Reading and Writing
by Libby Hellmann
Originally posted Sunday, February 18, 2007
I admit it. I was in a slump. A funk. I didn't want to face the computer. I was honing the art of procrastination. Nursing a full blown case of Writer's Block. Part of it was probably the cold weather. Part of it is that I'm in the saggy, baggy middle of my thriller. And part of it is just my perverse nature.
At the same time, there's been some recent blog chatter about process and what to read when you're writing. Whether you should read at all. Whether you should read Books about Writing. Or take courses. Since I've been in procrastination mode, I'm happy to weigh in.

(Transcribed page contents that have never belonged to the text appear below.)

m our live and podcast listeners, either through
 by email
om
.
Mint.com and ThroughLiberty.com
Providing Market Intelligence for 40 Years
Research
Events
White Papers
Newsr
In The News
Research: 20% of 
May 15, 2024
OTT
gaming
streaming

I'm one of those writers who never took a writing course or workshop before I started writing. (I walked five miles to school in the snow, too). I took the requisite English courses in college. But that was it. I wasn't on any kind of crusade against the written word. It was simply that I had no plans to become a writer. I was going to be a film-maker. The Lina Wertmuller of the US, in fact. Making dramatic, layered, and beautiful films.
I did get a masters degree in film production. I even worked on a few features. Unfortunately I never became Lina. Or even a distant clone.

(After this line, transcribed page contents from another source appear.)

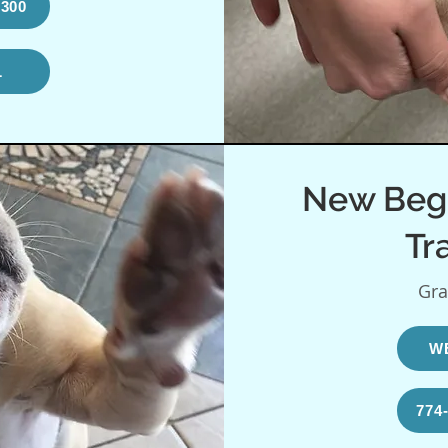
9300
L
New Beg
Tr
Gra
W
774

Still, during my film days, I read a lot. Mostly thrillers: Le Carre, Ludlum, Follet, Deighton. After a while, I moved into mysteries. My first was Jerry Healy's The Staked Goat, thanks to my mother, who passed it along after I complained that thrillers were all sounding the same. I read widely. I read often. And then I started to write. It was that simple.

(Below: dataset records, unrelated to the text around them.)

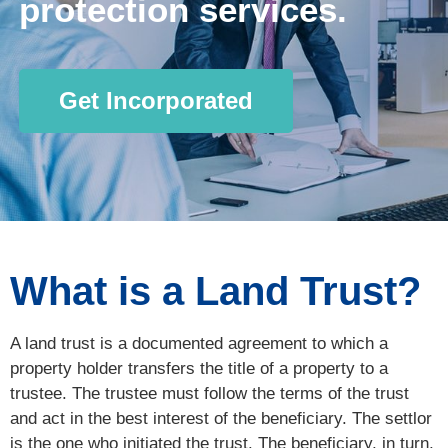
protection services.
Get Incorporated
What is a Land Trust?
A land trust is a documented agreement to which a
property holder transfers the title of a property to a
trustee. The trustee must follow the terms of the trust
and act in the best interest of the beneficiary. The settlor
is the one who initiated the trust. The beneficiary, in turn,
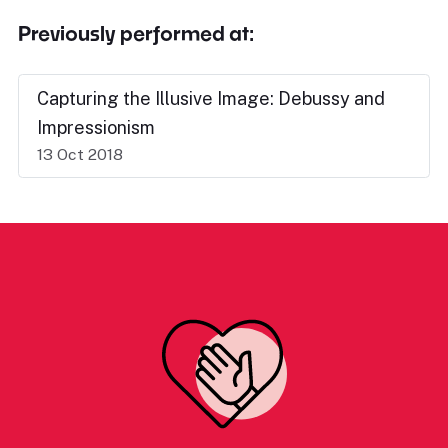
Previously performed at:
Capturing the Illusive Image: Debussy and
Impressionism
13 Oct 2018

I still read all the time. Especially when I'm writing. And I agree with James Hall, whose recent essay in the MWA newsletter talks about the importance of doing just that. For me good writing is a template. I deconstruct it. I see how another writer builds their action scenes, how they combine dialogue and narrative, how they develop the voice of their characters. Not only is it fun—almost like working a puzzle or er—a detective story—but sometimes it even gets me unstuck.
Which brings me to Books on Writing. Again, I think the best way to learn to write—besides reading—is to write. Join a writer's group. Get some feedback. In fact, I usually avoid books on writing. But I've just run across a book (thanks, Judy!) that's different, because its thesis is that in order to learn how to write you must read. Period.
It's called Reading Like A Writer by Francine Prose. In it the author says the best way to learn how to read is by close reading. She says those who say "oh I can't read so and so..." or "I can't read anyone while I'm writing" are basically full of beans. That you absolutely SHOULD and MUST read good writers while you're writing. Not to plagiarize... but to see how they constructed things. The architecture of their books. For example, how they move from lyricism to violence, or how they parse the rhythm of their prose. Prose (the perfect surname, isn't it?) loads her chapters with excerpts from authors like Flannery O'Connor to James Baldwin to Emily Bronte, Raymond Chandler, and more. There are chapters on sentences, paragraphs, narration, character and dialogue. There's even a chapter on "Books To Be Read Immediately," although as it goes on for five pages, I'm not sure how immediately I'll get through them.
If you have a love of language—and what writer doesn't?—you will happily inhale this book.
You might even find inspiration in its pages. Or a path that cuts through Writer's Block.
I did. I'm back to writing. And feeling much better, thank you.